49Dass die Parteien hiervon abweichend individuelle Verhandlungen über den Ausschluss des Kündigungsrechts geführt hatten, hat auch die Beweisaufnahme nicht ergeben. Der Zeuge B, der die Vertragsverhandlungen mit der Klägerin für die Beklagte geführt hat, konnte sich in seiner Vernehmung an die Klägerin selbst nicht erinnern und hatte auch keine Erinnerung an das mit ihr geführte Gespräch. Er konnte nur sagen, wie solche Termine „üblicherweise“ ablaufen. Selbst dabei machte er aber keine Angaben, die auf ein „Aushandeln“ hinsichtlich des Kündigungsverzichts schließen lassen würden.
50Im Übrigen hat das Oberlandesgericht Düsseldorf (a.a.O.) im Anschluss an das Landgericht Mönchengladbach (Urteil vom 27.09.2013, 11 O 31/13) zutreffend darauf hingewiesen, dass der Ausschluss des Kündigungsrechts für den Kunden tatsächlich kaum einen Vorteil hat und dieser ausschließlich auf Seiten der Beklagten liegt. Auch eine fehlende Transparenz der Klauseln wird zu Recht beanstandet, da sie den Kunden nicht verständlich und nachvollziehbar über die Tragweite der Vereinbarung belehren.
51Folge der wirksamen Kündigung der Klägerin ist, dass die Beklagte der Klägerin nach §§ 628 Abs. 1 Satz 3, 812 ff. BGB den Anteil der von ihr bereits geleisteten Vergütung zu erstatten hat, der auf den noch nicht erbrachten Anteil ihrer Leistung entfällt. Diesbezüglich wird auf die zum Erstattungsanspruch aufgrund Widerrufs gemachten Ausführungen verwiesen. Noch nicht erhalten hat die Klägerin 18 von 21 Partnervorschlägen, so dass sich der Anspruch ebenfalls auf 7.139,00 € beläuft.
523.)
53Neben der Hauptforderung hat die Klägerin gegen die Beklagte einen Zinsanspruch in Höhe von 5 Prozentpunkten über dem Basiszinssatz gemäß §§ 286 Abs. 1, 2, 288 Abs. 1 BGB seit dem 20.06.2018.
54III.
55Die Kostenentscheidung beruht auf §§ 92 Abs. 1, 97 Abs. 1 ZPO.

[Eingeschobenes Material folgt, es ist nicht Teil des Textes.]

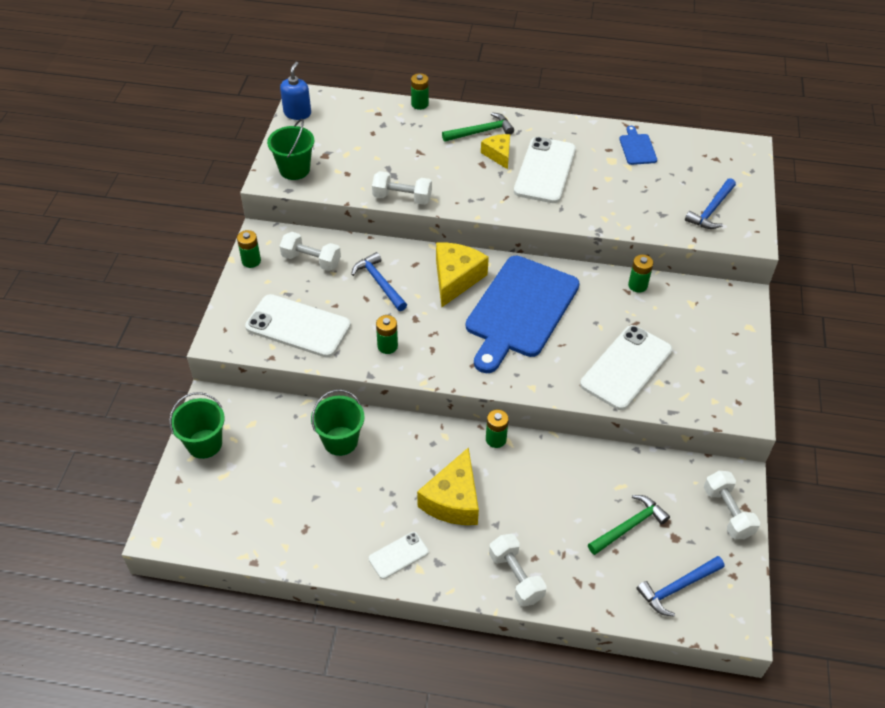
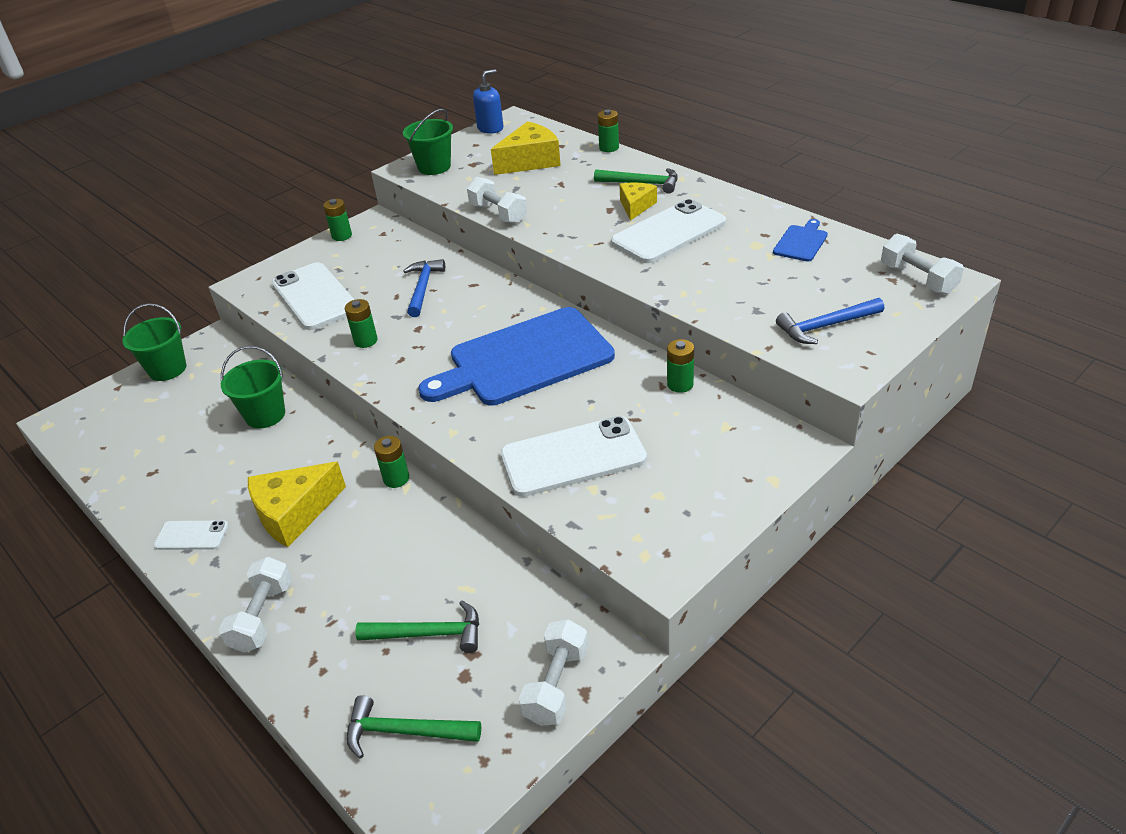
camera: 40 degrees right, 10 degrees down
(311, 260) = (389, 251): white dumbbell -> white dumbbell (917, 279)
(456, 278) = (495, 309): yellow cheese -> yellow cheese (530, 161)
(677, 588) = (405, 731): blue hammer -> green hammer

56Die Entscheidung über die vorläufige Vollstreckbarkeit folgt aus §§ 708 Nummer 10, 711 ZPO.
57Die Revision wird zugelassen, weil es im Hinblick auf die von der Beklagten in Bezug genommene abweichende Rechtsprechung der Sicherung einer einheitlichen Rechtsprechung bedarf (§ 543 Absatz 2 Nr. 2 ZPO).
58Der Streitwert wird auf 8.330,00 EUR festgesetzt.